Rules for alerting and automating responses
- I’d like my ops team to get notified when my production cluster is overloaded.
- I’d like to restart service X when it stops responding.
- I’d like to get notified when specific files on my servers are accessed.
- Scope; on which machine or groups of machines does the rule apply.
- Condition; which metrics should be considered, how often and what’s the decision threshold.
- Action; what to do when the condition is met.
The scope of a rule could be either of:
- Every machine you monitor through Mist.io. This type applies to machines that exist when you set a rule, as well as new machines you might provision over time. Such rules are ideal for basic checks and save you the trouble of explicitly setting them each time you provision a new machine.
- A specific machine. Some machines are more special than others, e.g. they might run specific applications, have unique hardware configuration etc. Rules on specific machines help you deal with such cases on a machine-by-machine basis.

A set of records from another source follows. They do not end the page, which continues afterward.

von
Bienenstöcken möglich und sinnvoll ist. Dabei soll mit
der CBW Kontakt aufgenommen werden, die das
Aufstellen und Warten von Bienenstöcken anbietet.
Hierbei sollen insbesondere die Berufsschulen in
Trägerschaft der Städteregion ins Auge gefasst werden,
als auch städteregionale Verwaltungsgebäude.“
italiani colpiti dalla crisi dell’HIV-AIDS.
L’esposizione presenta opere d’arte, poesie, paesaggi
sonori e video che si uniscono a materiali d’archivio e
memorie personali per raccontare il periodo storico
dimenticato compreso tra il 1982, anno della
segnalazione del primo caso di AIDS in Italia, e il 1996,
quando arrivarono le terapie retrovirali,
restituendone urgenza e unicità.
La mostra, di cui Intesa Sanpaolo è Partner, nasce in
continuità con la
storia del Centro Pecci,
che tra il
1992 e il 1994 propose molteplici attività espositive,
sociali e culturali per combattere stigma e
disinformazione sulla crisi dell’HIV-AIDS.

- Machines with a specific Mist.io tag. Usually machines are grouped in some kind of logical groups, e.g. machines that belong to the QA team, machines that are part of the production setup etc. Mist.io makes no assumptions here and lets you organize and manage such groups using tags. You can view more details on tags here. Once you have set your tags, you can take advantage of them in rules and gain fine grained control over who should receive alerts and what actions should be taken.

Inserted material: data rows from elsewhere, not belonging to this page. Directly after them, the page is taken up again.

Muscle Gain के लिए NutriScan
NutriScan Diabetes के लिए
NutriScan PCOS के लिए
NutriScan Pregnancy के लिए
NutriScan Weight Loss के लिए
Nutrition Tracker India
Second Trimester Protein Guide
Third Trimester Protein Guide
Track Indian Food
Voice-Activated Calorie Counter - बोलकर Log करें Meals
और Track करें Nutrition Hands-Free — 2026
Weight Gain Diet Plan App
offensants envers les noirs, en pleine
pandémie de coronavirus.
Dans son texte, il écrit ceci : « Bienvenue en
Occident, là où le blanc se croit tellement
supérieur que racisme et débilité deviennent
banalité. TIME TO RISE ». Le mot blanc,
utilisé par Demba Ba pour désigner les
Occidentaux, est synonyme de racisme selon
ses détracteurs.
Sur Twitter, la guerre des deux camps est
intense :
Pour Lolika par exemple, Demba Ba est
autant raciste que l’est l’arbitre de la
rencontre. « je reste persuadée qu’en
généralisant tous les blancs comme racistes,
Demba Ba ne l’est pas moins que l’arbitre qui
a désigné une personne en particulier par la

The condition of a rule has three key components:
- Metric; this is the monitoring metric which will be checked. For example this could be your load, CPU usage, disk I/O etc.

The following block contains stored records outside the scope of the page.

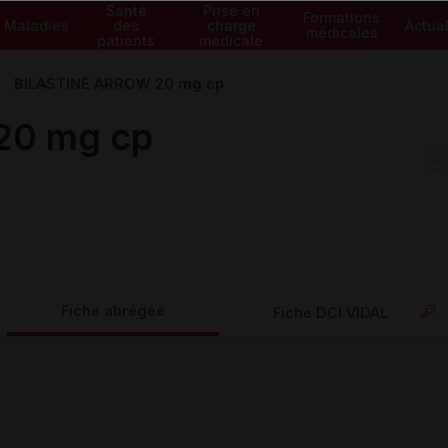
Santé
Prise en
Formations
Maladies
des
charge
Actual
médicales
patients
médicale
BILASTINE ARROW 20 mg cp
20 mg cp
Fiche abrégée
Fiche DCI VIDAL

- Threshold; a simple operator and a value to check for, e.g. if load is over 2.
- Frequency; this configures how often should the threshold operation return true within a time window in order for the rule to trigger. For example you might want to avoid false positives when checking load by widening your check to be performed on the average load values within 2 minutes.
Assuming that rule is triggered then Mist.io could handle a variety of actions to take:
- Alert; In this case Mist.io will email an entire team in your Mist.io organization, specific members of your teams and/or an email outside your Mist.io organization. Specifically the last option is useful for sending alerts to pager addresses, e.g. like the ones from PagerDuty, VictorOps, etc, that can handle existing and more complicated pager policies.
- Reboot; This option will send a reboot call to the relevant machine. This option requires caution since the services running on these machines will not be available until the machine comes back online. For this reason the reboot action is recommended for systems that are either very highly available or not mission critical.
- Destroy; This option will kill the relevant machine. As above this should be treated with caution. It’s mostly relevant for cases where you’d like to be proactive with your spending by killing machines that are not utilized, e.g. someone in your development team forgot an XL instance running without actually using it.
- Run; This option will execute a script from Mist.io’s script section. For example you could be tracking memory usage of your web server and restart it gracefully whenever it goes over a certain threshold.
Rules come with their own RESTful API. You can check out the details of the relevant API calls at https://mist.io/swagger/#/rules.